#### Work to do
Please continue the book report on Joe Williams's Cheating Our Kids, which appears below ahead of the data, picking up right after its last sentence.

::: Source passage :::

Sunday, February 19, 2006

Book Report: Cheating Our Kids by Joe Williams

"We're never gonna survive, unless we get a little crazy."
Seal, "Crazy"


If you are a parent with a child in the public education system, RUN, do not walk, to the bookstore or log on to Amazon.com right NOW and order Cheating Our Kids: How Politics and Greed Ruin Education. To paraphrase Seal, our education system is never going to survive if parents don’t get a little crazy.

It is not often that you will find many education beat writers working today who will call a spade a spade. Joe Williams, a former education beat writer in Milwaukee and New York City, takes a premise, that the current public education system is more interested in the employment of adults and crafts a type of "how-to" guide for parents and in doing so calls a lot of spades, spades. Cheating Our Kids is a revealing look at all the interest groups in the education system and how their interests, which Williams admits are valid interests, are placed before the interests of the children in the system. Unless parents get, as Williams put it, crazy, the education system run by adults will continue to server adults first and kids last.

::: Source data :::

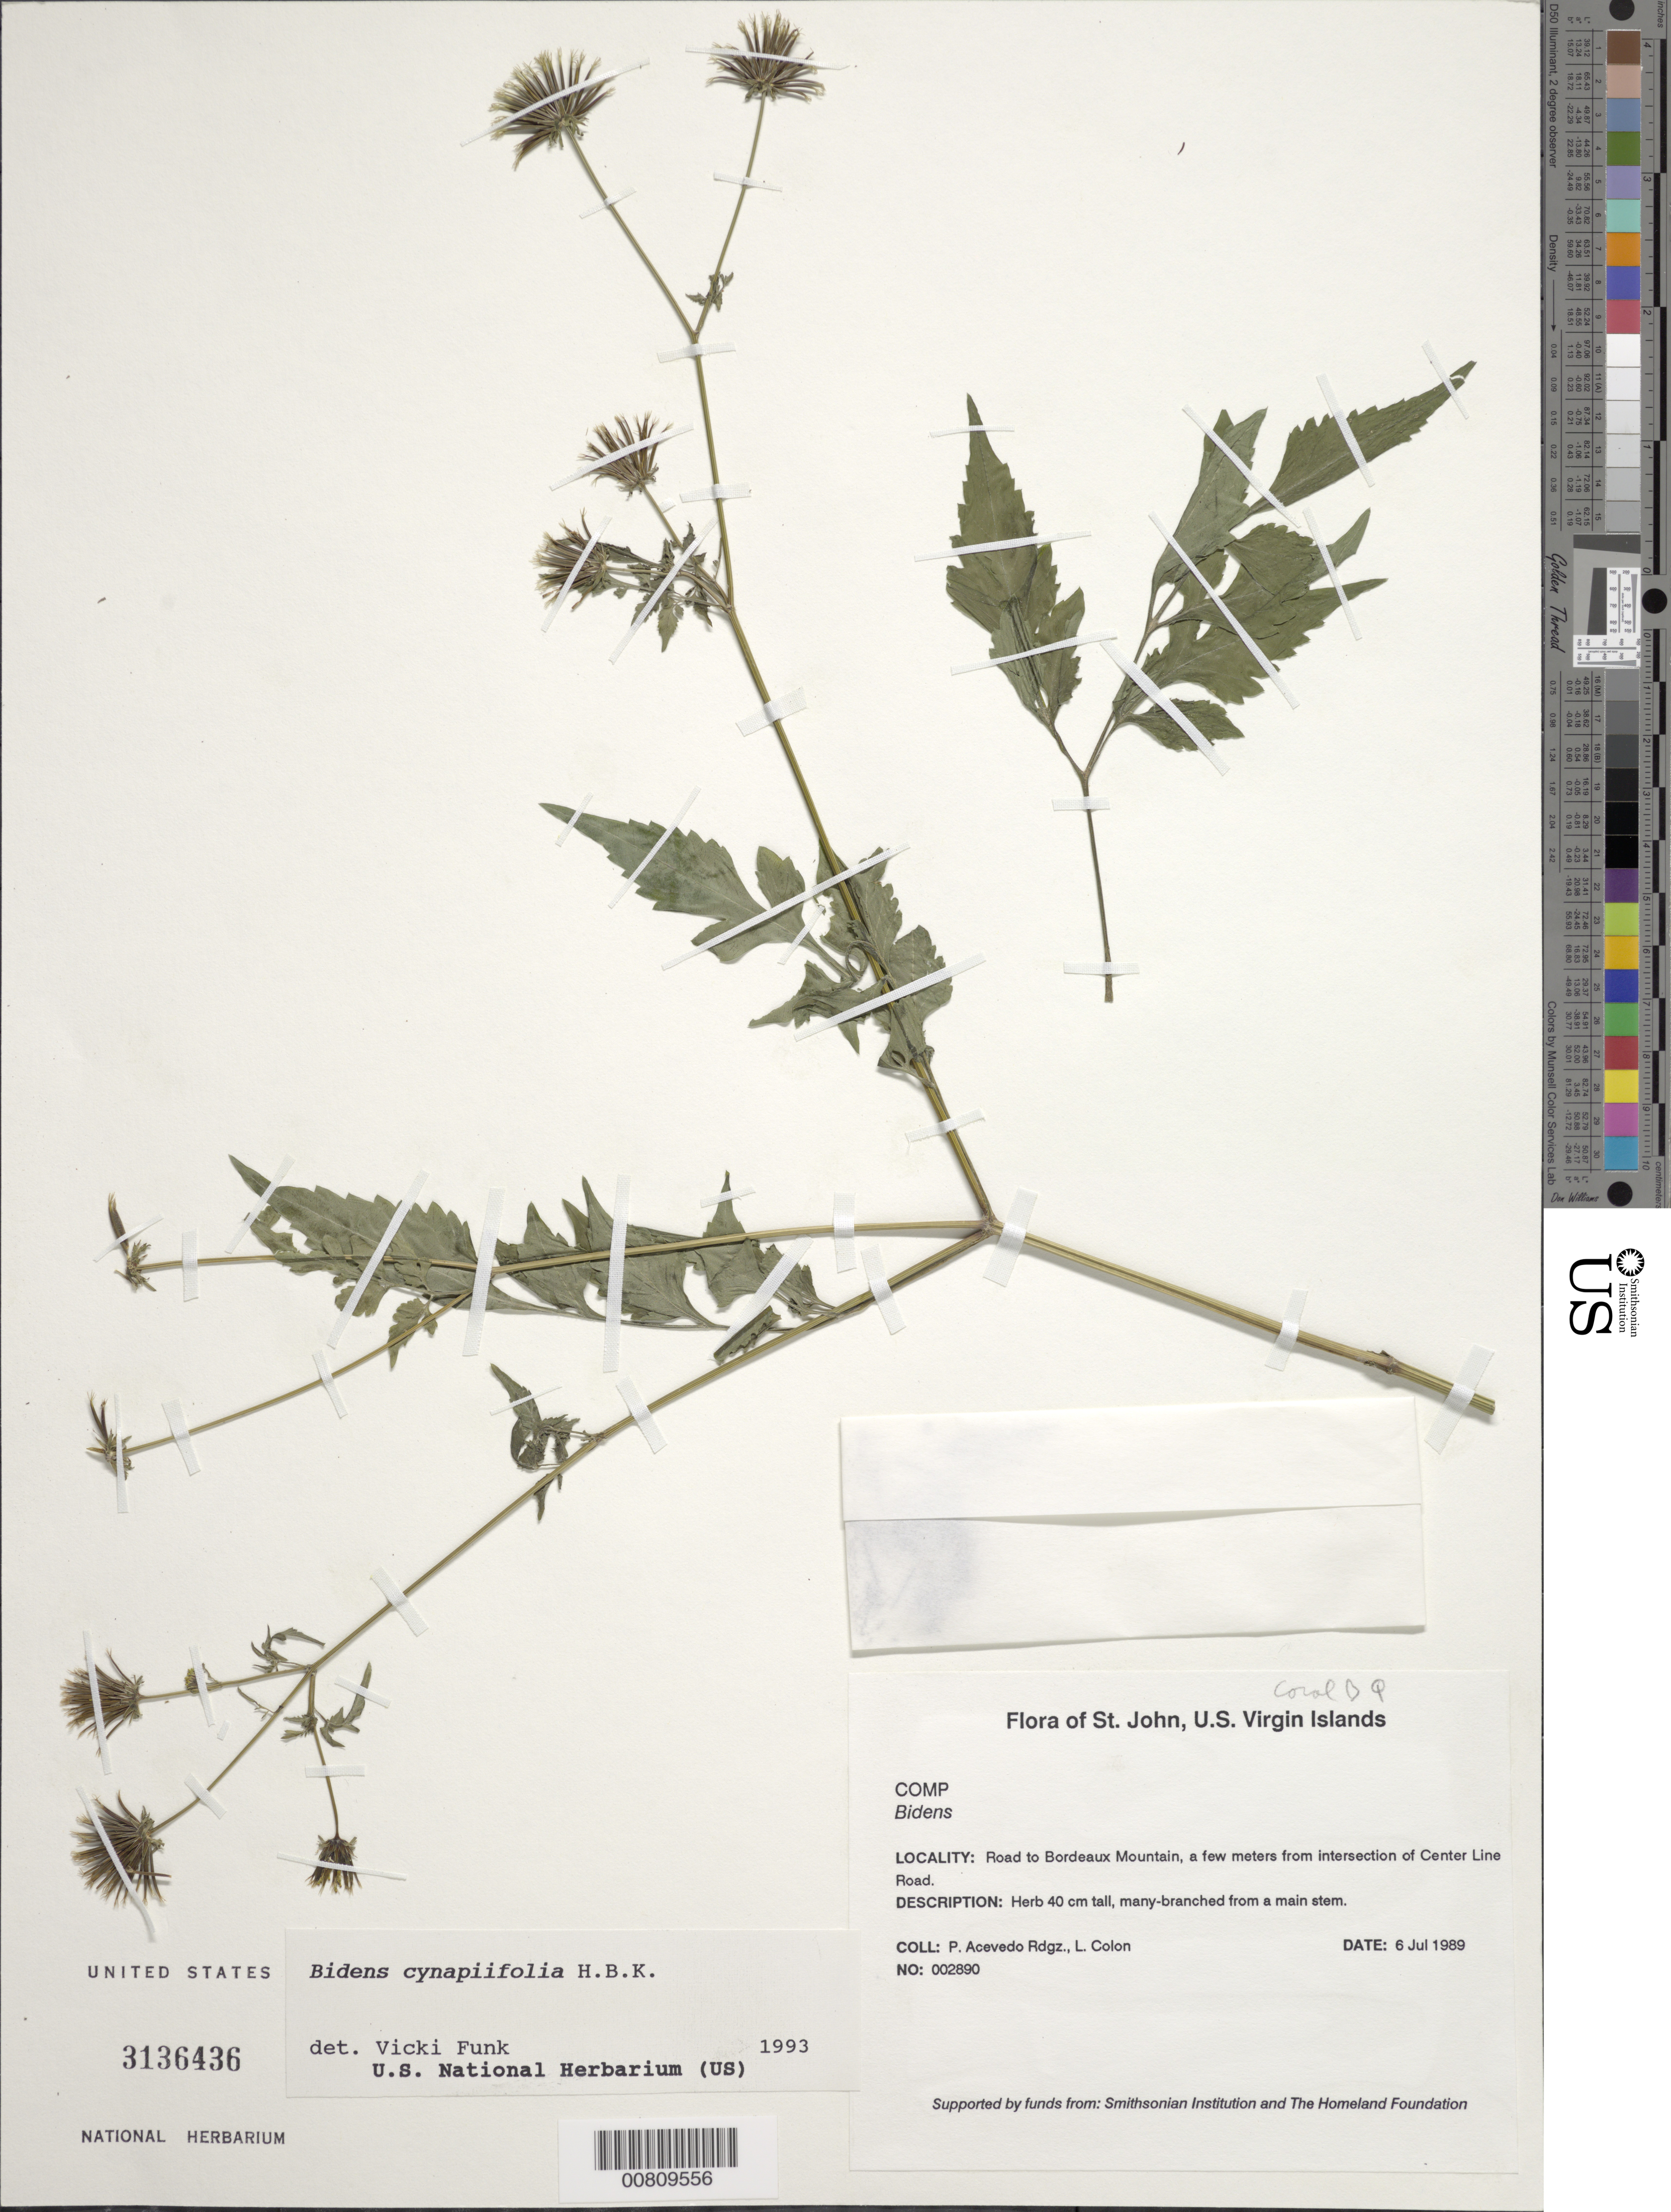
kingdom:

:::

#### Written response
Every group you can imagine, from vendors such as textbook companies, philanthropic organizations, school management, politicians, and yes, the teachers unions is called forth and their motives examined. Williams dissects the cozy relationship between school management and textbook and educational software vendors, drawing a picture where the wining and dining of school officials often leads to the purchase of materials that will not help students learn. However, Williams does something a little refreshing—he doesn’t just blame the vendors. Afterall, according to Williams, "Vendors have a responsibility to their investors to sell as many products as possible. Period. The education of students is not a vendor's responsibility, and when administrators and elected officials make decisions about doing business with vendors for anything other than improving educational opportunities for children, public education fails kids once again."

Teachers unions and the Democratic Party get singled out for their all too close relationship. Williams admits that unions have a role in protecting the workplace rights of teacher and other school workers. However, Williams warns us that when push comes to shove, all the altruistic rhetoric from the unions about helping kids will get second, third or even lower priority for unions. Williams does not fault the unions for this mindset, after all, unions have their dues paying constituents, but we should not be deluded into thinking that just because unions say they are helping kids, doesn’t mean they are. Again, Williams faults school management for the failure to keep the educational needs of the kids in the front of their minds.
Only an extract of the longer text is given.